A key concept that stuck with me was Jones' reference to the idea of a "third place" first articulated by Florida sociologist Ray Oldenburg. Where home and work are the first and second places, the Third Place is where civic identity takes shape, social lives are cultivated and culture is produced and shared. Emaciating the Third Place, as has happened in suburbs across America, means isolating citizens, forcing them into costly auto-dependency, and restricting them to television and digital spaces to fill the social vacuum. 

Suburban architecture may spell the end of a healthy social life, but the consequences for a viable democratic society are far more acute. In his analysis of mobilizations of the Civil Rights era, Moldova and contemporary Iran, Malcolm Gladwell describes the limits of social media in single handedly redirecting the course of political events (and the dangers of relying on it to do so). Ultimately, it is physical networks, predominantly created through face to face interactions in the Third Place, that are key to any successful mobilization.

This phenomenon is nowhere more directly observable than in Cairo's Tahrir (Liberation) Square, where protesters have created a unique social order shaped by the  intersection between political mass action and public space. And regardless of all the social, economic and or regional factors that have gone into this uprising, it is ultimately the mechanics of actual street demonstrations that have played the largest role in shaping Egypt's dramatic revolution (see here for a planning perspective on Cairo).

Monday 7 February 2011

Poverty and Separation

In "Suburban Nation", Duany (et all) describe the decline of the mixed income community across America. Many suburban zoning laws prevent these types of communities from emerging, and many home owners associations, afraid of the potential adverse affect on property value, want to keep the poor as far away as possible. This has created a kind of economic apartheid (which often correlates with racial divisions in frightening ways). In the past, economic mobility, up or down, didn't necessarily mean uprooting yourself from your neighborhood. Nowadays, losing your job usually means leaving town altogether. The poor, unless we ourselves are forced to join their ranks, tend to remain safely hidden from view. 

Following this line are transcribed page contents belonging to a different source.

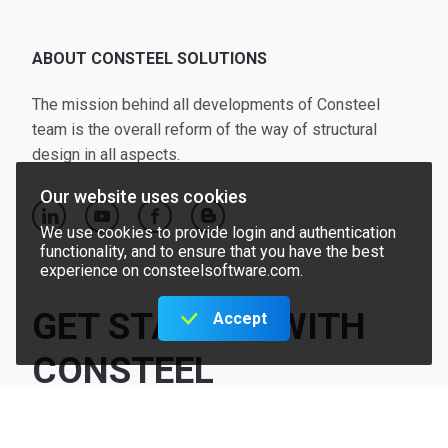
ABOUT CONSTEEL SOLUTIONS
The mission behind all developments of Consteel
team is the overall reform of the way of structural
design in all aspects.
Our website uses cookies
linkedin
youtube
facebook
blogger
We use cookies to provide login and authentication
functionality, and to ensure that you have the best
experience on consteelsoftware.com.
GET STARTED WITH
Accept
CONSTEEL
Request offer
Try for free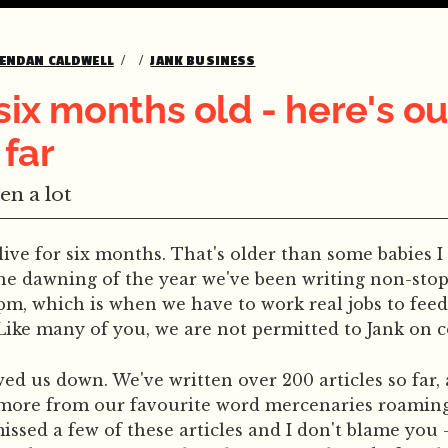
ENDAN CALDWELL
JANK BUSINESS
 six months old - here's ou
 far
en a lot
live for six months. That's older than some babies I
he dawning of the year we've been writing non-stop,
m, which is when we have to work real jobs to feed 
 Like many of you, we are not permitted to Jank on
wed us down. We've written over 200 articles so far,
ore from our favourite word mercenaries roaming
ssed a few of these articles and I don't blame you -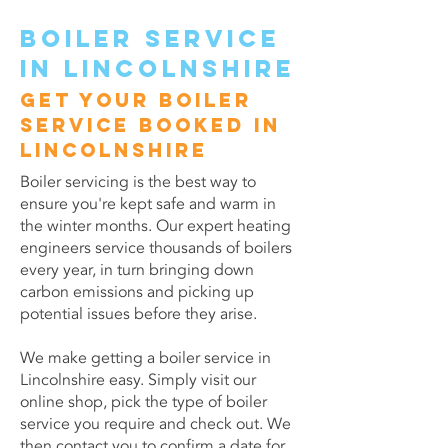
Boiler service
in Lincolnshire
Get your boiler
service booked in
Lincolnshire
Boiler servicing is the best way to
ensure you're kept safe and warm in
the winter months. Our expert heating
engineers service thousands of boilers
every year, in turn bringing down
carbon emissions and picking up
potential issues before they arise.
We make getting a boiler service in
Lincolnshire easy. Simply visit our
online shop, pick the type of boiler
service you require and check out. We
then contact you to confirm a date for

The fact that we don't interact with the needy within our own communities, and hence are not capable of helping them directly, creates a void in our moral lives. Looking for ways to satisfy our basic psychological need to help others, we often create imaginary portraits of those we are attempting to aid. And when the reality fails to match these portraits, we become unsettled by the cognitive dissonance and change the channel. The increasingly popular industry known as "voluntourism" is an important symptom of our physical separation. NGO's and aid organizations are scrambling to pander to our perceptions of what the poor should look like, which frequently include romanticizations of poverty. 

It's important to be a part of aiding communities far from home, and internationally. But it's also important to create spaces where people, as they experience upward mobility, retain the opportunity to contribute to the lives of their less fortunate neighbors. Separation reinforces the idea in our minds that the poor are a problem, instead of the reality that the poor can be our neighbors, friends and family. Promoting real, mixed income neighborhoods as an alternative to income stratified sprawl is an important part of the solution.